The lights of the ferry were clearly visible no more than half a mile away when another thought entered into his mind – one repressed during his desperate flight from the city: the memory of Tyzack talking about a killing that would put him in a different league, something bigger than Carver had even attempted. Carver had ignored him out of pride and ego, and now he realized that his arrogance had blinded him. It had been an act of unforgivable folly. If he’d satisfied Tyzack’s longing to boast he would have known for sure what he was planning to do. Now he’d have to work it out for himself.
There were two ways Tyzack might, in theory, outdo him: by the sheer number of people he killed, or by the significance of a single victim. But Tyzack was not a terrorist, motivated by religion or ideology. He killed because he was paid to take out individual targets: any other victims were simply collateral damage. Many had died at the King Haakon Hotel, but Carver would have bet everything he had that there was only one real target. Even he had just been a distraction.
That left significance: Tyzack hitting someone so powerful, or so famous that – in his mind at least – it trumped anyone Carver had taken out. In theory, that might apply to any number of politicians, religious leaders, celebrities or monarchs. In practice, however, there was only ever one target whose elimination could guarantee an assassin the sort of perverse immortality Tyzack craved: the President of the United States.
The terrible realization struck Carver that having once subjected Lincoln Roberts to a fake attack, he might now have exposed him to a real one. A man he admired, whom he had worked to make safe, could now be in mortal danger. But what could he do about it? Carver was a man on the run, with nothing but his guts to go on. No warning he gave was ever going to be taken seriously. Yet somehow he had to make himself heard.
He’d come up behind the stern of the ferry now. Her name, Queen of Jutland, was painted across the full width of the vessel over the raised vehicle-loading ramps, and was lit by the glow from eight large portholes that ran above the lettering.
Carver slowed his engine to the pace of the ferry. He looked up at the massive hull, which loomed over his RIB like an elephant over a mouse as it rose straight up as high as a ten-storey building into the evening sky. The ferry filled Carver’s entire field of vision. The noise of its engines, the buzz of his outboard motor and the rushing of water and wind all but deafened him. He just had to ignore the clamour and concentrate, searching for a way in.
Flanking the entrance through which cars and trucks rolled on and off, two massive metal buttresses protruded backwards, on either side of the stern. The buttresses curved up to the main bulk of the hull like gentle slopes at the foot of a sheer cliff. Above the top of the buttresses, where they joined the stern of the main hull, were two recessed winches, from which mooring ropes were run when the ship was in port.

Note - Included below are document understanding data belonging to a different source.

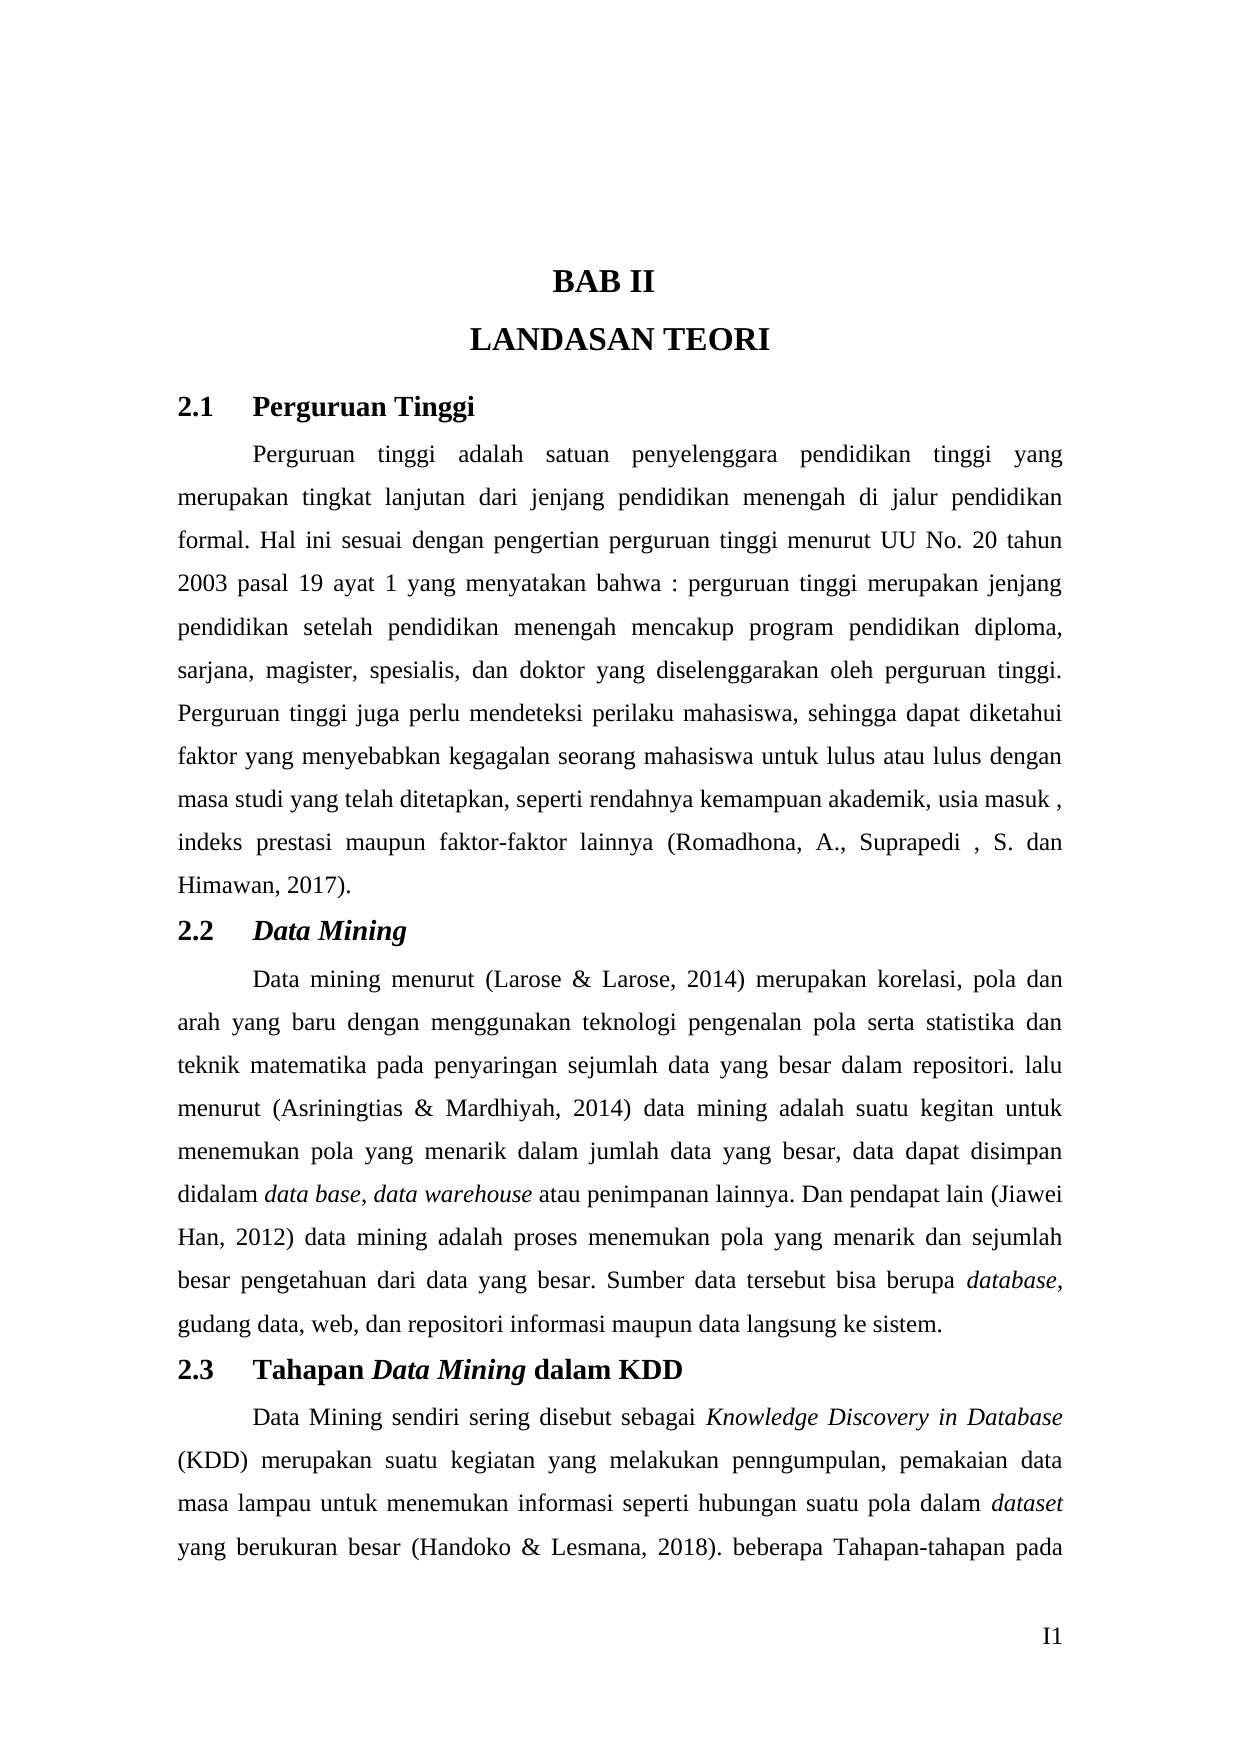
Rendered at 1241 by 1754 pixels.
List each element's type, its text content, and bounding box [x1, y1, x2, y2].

text Perguruan tinggi adalah satuan penyelenggara pendidikan tinggi yang merupakan tingkat lanjutan dari jenjang pendidikan menengah di jalur pendidikan formal. Hal ini sesuai dengan pengertian perguruan tinggi menurut UU No. 20 tahun 2003 pasal 19 ayat 1 yang menyatakan bahwa : perguruan tinggi merupakan jenjang pendidikan setelah pendidikan menengah mencakup program pendidikan diploma, sarjana, magister, spesialis, dan doktor yang diselenggarakan oleh perguruan tinggi. Perguruan tinggi juga perlu mendeteksi perilaku mahasiswa, sehingga dapat diketahui faktor yang menyebabkan kegagalan seorang mahasiswa untuk lulus atau lulus dengan masa studi yang telah ditetapkan, seperti rendahnya kemampuan akademik, usia masuk , indeks prestasi maupun faktor-faktor lainnya (Romadhona, A., Suprapedi , S. dan Himawan, 2017). [177, 439, 1063, 899]
subtitle Perguruan Tinggi [177, 389, 1063, 422]
text Data mining menurut (Larose & Larose, 2014) merupakan korelasi, pola dan arah yang baru dengan menggunakan teknologi pengenalan pola serta statistika dan teknik matematika pada penyaringan sejumlah data yang besar dalam repositori. lalu menurut (Asriningtias & Mardhiyah, 2014) data mining adalah suatu kegitan untuk menemukan pola yang menarik dalam jumlah data yang besar, data dapat disimpan didalam data base, data warehouse atau penimpanan lainnya. Dan pendapat lain (Jiawei Han, 2012) data mining adalah proses menemukan pola yang menarik dan sejumlah besar pengetahuan dari data yang besar. Sumber data tersebut bisa berupa database, gudang data, web, dan repositori informasi maupun data langsung ke sistem. [177, 964, 1063, 1337]
subtitle Data Mining [177, 913, 1063, 947]
subtitle Tahapan Data Mining dalam KDD [177, 1352, 1063, 1385]
subtitle LANDASAN TEORI [192, 261, 1048, 357]
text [177, 1402, 1063, 1560]
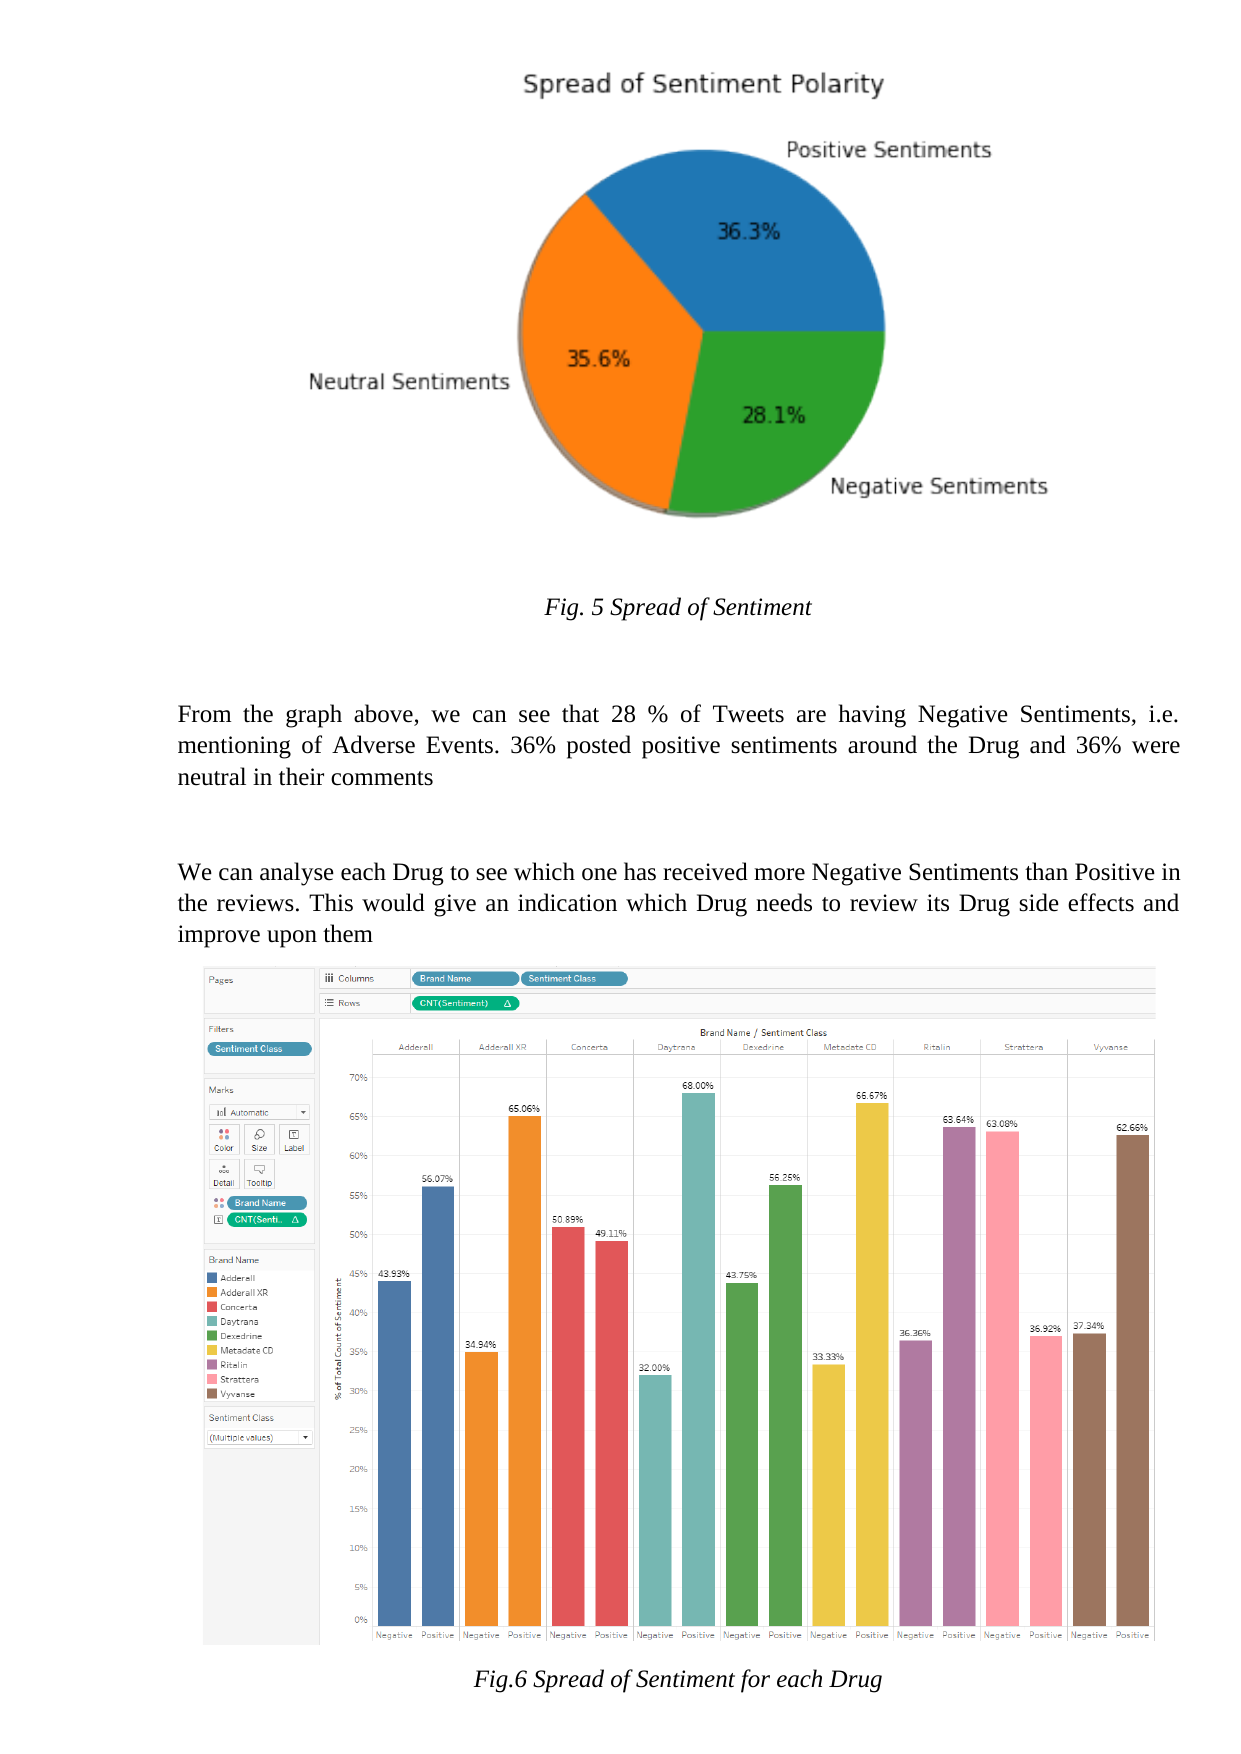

Directly above them a rectangular opening had been cut into the hull, about three times wider than it was high. It was unglassed. Three similar openings ran down the flank of the ferry, creating a small promenade deck where passengers could take the air or smoke a cigarette. Carver hoped to God that at this time on a damp, chilly June evening they’d all be in the bars and restaurants, getting hammered like any normal human being.
On the way from Oslo, Carver had cut a short length of rope from the RIB’s lines and placed it by the boat’s controls. Next, he’d taken the anchor chain out of its storage chest, undone the shackle that fixed it to the boat, and carried it amidships so that it now lay piled behind him on the deck between the two seats.